Le Fonds monétaire international (FMI) a indiqué, jeudi, que le Dirham marocain ne devrait pas connaitre de dépréciation après l’adoption par le Maroc d’un système flexible de change.

Le Maroc, un des plus grands importateurs de l’énergie dans la région, entend avec l’aide du FMI libérer son régime de change à la suite de la baisse des prix du pétrole, baisse qui a contribué à améliorer sa situation financière générale.

A l’issue d’une visite au Royaume d’une mission du FMI au Maroc, Nicolas Blancher, qui conduisait cette délégation, a indiqué à la presse que la valeur du dirham se situe à « un niveau équilibré » avant d’ajouter : « ce n’est pas sûr, mais nous ne nous attendons pas à un grand changement (après la réforme) ».

M. Blanchet a également fait savoir que la réforme envisagée par le Maroc sera « progressive » et que « toutes les conditions nécessaires à une transition en douceur existent ».
« Les réserves en devises étrangères du Maroc sont suffisantes et les autorités ont choisi le moment opportun pour entamer cette réforme », a-t-il enchainé.

Les réserves en devises ont dépassé les 251 MMDH à fin octobre à même de couvrir les importations du pays pendant plus de 7 mois, des réserves appelées même à augmenter, selon Bank Al Maghrib.

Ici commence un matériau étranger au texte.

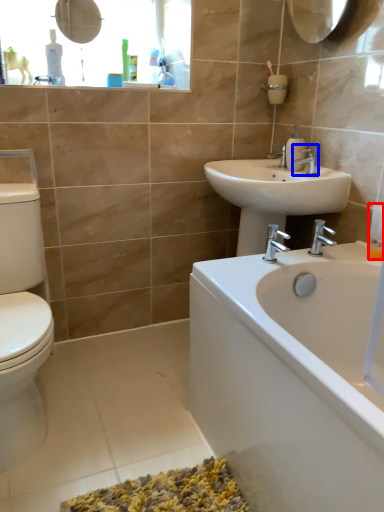
Question: Which point is closer to the camera, toiletry (highlighted by a red box) or tap (highlighted by a blue box)?

Choices:
 (A) toiletry
 (B) tap

Answer: (A)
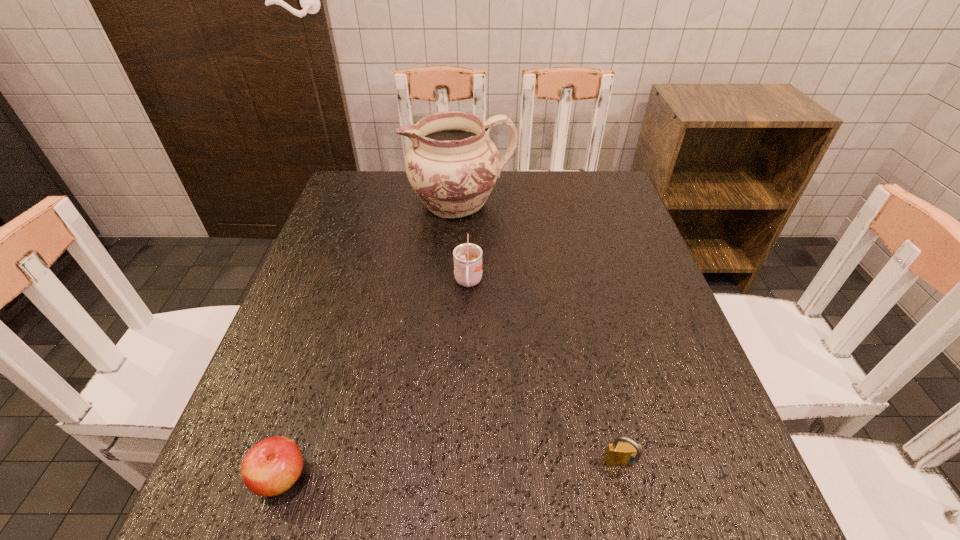
What are the coordinates of `vacant area that lies between the padlock and the leftmost object` in the screenshot? It's located at (451, 471).

Where is `object that ranks as the closest to the pitcher`? The width and height of the screenshot is (960, 540). object that ranks as the closest to the pitcher is located at coordinates (467, 257).

Identify which object is located as the third nearest to the tallest object. Please provide its 2D coordinates. Your answer should be formatted as a tuple, i.e. [(x, y)], where the tuple contains the x and y coordinates of a point satisfying the conditions above.

[(629, 453)]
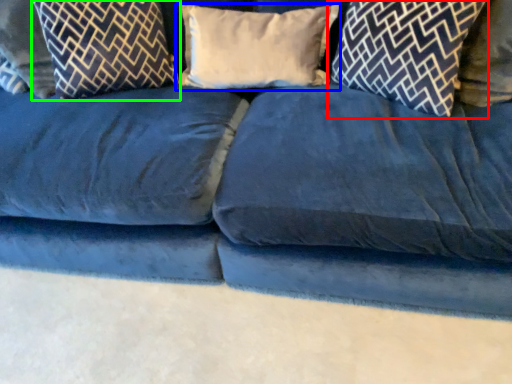
Question: Which object is the farthest from pillow (highlighted by a red box)? Choose among these: pillow (highlighted by a blue box) or pillow (highlighted by a green box).

Choices:
 (A) pillow
 (B) pillow

Answer: (B)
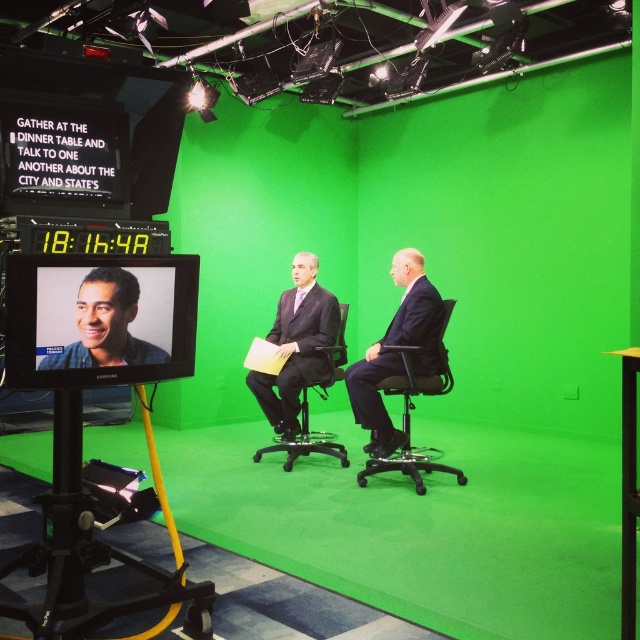
Question: Which point is closer to the camera?

Choices:
 (A) black plastic chair at right
 (B) matte black suit at center
 (C) dark suit at center

Answer: (A)

Question: Is matte black suit at center smaller than black plastic chair at right?

Choices:
 (A) yes
 (B) no

Answer: (A)

Question: Which point is farther to the camera?

Choices:
 (A) dark suit at center
 (B) matte blue shirt at left

Answer: (A)

Question: Which object is the farthest from the black plastic chair at right?

Choices:
 (A) matte black suit at center
 (B) dark suit at center

Answer: (A)

Question: Is dark suit at center below matte blue shirt at left?

Choices:
 (A) yes
 (B) no

Answer: (A)

Question: Does matte blue shirt at left appear on the left side of black plastic chair at right?

Choices:
 (A) yes
 (B) no

Answer: (A)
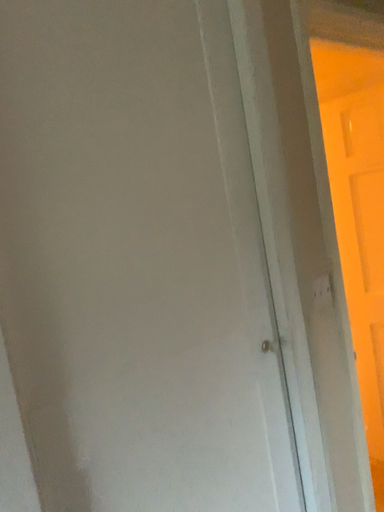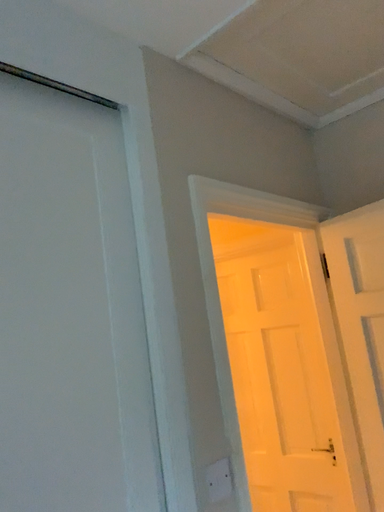
Question: Which way did the camera rotate in the video?

Choices:
 (A) rotated right
 (B) rotated left

Answer: (A)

Le prix de change du dirham est déterminé à 60 pc par la valeur de l’Euro et à 40 par celle du dollar américain.

La réforme envisagée par le Maroc devra permettre la libération progressive de la cotation de sa monnaie nationale.

Une mission des services du FMI, dirigée par Nicolas Blancher, a séjourné au Maroc du 16 novembre au 1er décembre 2016 pour discuter avec les autorités marocaines du renforcement de la résilience et du potentiel de l’économie marocaine.

Dans un communiqué de presse publié sur le site du FMI, M. Blancher a indiqué, au terme de sa visite, que le le Fonds monétaire soutient « l’intention des autorités d’entamer une transition graduelle vers un régime de taux de change plus flexible et un cadre de ciblage d’inflation ».

« Un tel régime favorisera l’intégration (du Maroc) à l’économie mondiale en préservant la compétitivité et en renforçant la capacité d’absorption des chocs extérieurs », a-t-il précisé ajoutant que le Fonds continuera de « travailler avec les autorités pour la finalisation de leur feuille de route pour cette transition ».

Selon lui, « le secteur financier marocain est bien capitalisé, et les risques pesant sur sa stabilité financière demeurent limités ».